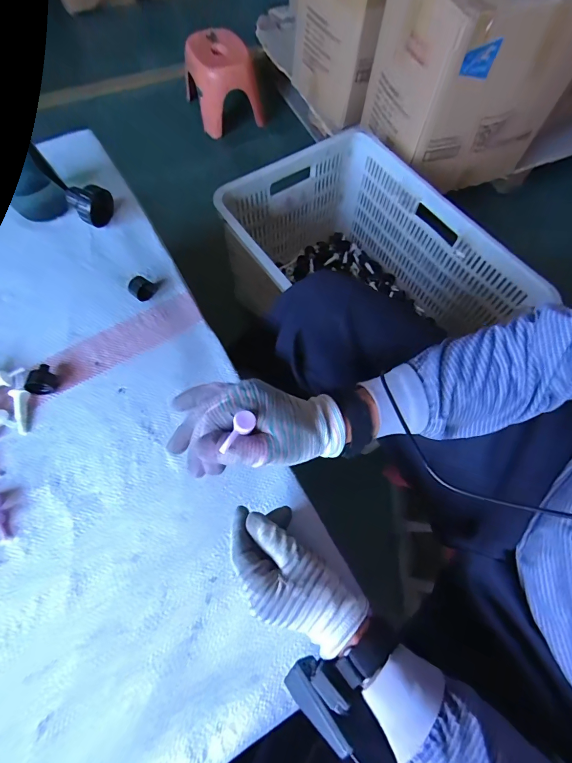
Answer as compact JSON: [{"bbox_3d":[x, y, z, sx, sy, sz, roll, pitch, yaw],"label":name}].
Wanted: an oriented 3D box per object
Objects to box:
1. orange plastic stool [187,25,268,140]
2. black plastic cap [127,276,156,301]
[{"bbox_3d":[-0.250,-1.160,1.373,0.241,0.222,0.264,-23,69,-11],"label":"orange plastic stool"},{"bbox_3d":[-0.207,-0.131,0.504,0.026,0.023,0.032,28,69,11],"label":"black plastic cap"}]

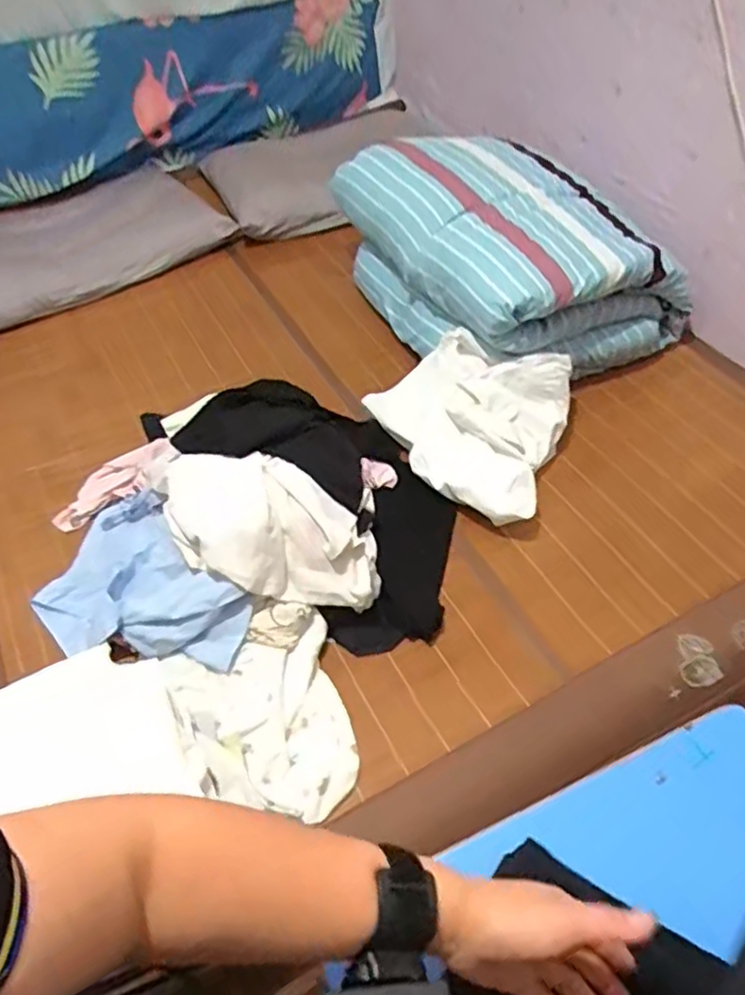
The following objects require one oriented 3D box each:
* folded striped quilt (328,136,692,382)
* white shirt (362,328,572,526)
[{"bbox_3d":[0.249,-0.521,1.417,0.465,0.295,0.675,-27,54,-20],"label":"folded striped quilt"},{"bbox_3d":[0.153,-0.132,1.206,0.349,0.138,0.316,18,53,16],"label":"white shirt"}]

Task to complete – Only the listing above, set down exactly and without pictures, belongs in the answer.

Answer to this exercise –
Answer as compact JSON: [{"bbox_3d":[x, y, z, sx, sy, sz, roll, pitch, yaw],"label":name}].
Wanted: an oriented 3D box per object
Objects to box:
1. orange plastic stool [187,25,268,140]
2. black plastic cap [127,276,156,301]
[{"bbox_3d":[-0.250,-1.160,1.373,0.241,0.222,0.264,-23,69,-11],"label":"orange plastic stool"},{"bbox_3d":[-0.207,-0.131,0.504,0.026,0.023,0.032,28,69,11],"label":"black plastic cap"}]

The following objects require one oriented 3D box each:
* folded striped quilt (328,136,692,382)
* white shirt (362,328,572,526)
[{"bbox_3d":[0.249,-0.521,1.417,0.465,0.295,0.675,-27,54,-20],"label":"folded striped quilt"},{"bbox_3d":[0.153,-0.132,1.206,0.349,0.138,0.316,18,53,16],"label":"white shirt"}]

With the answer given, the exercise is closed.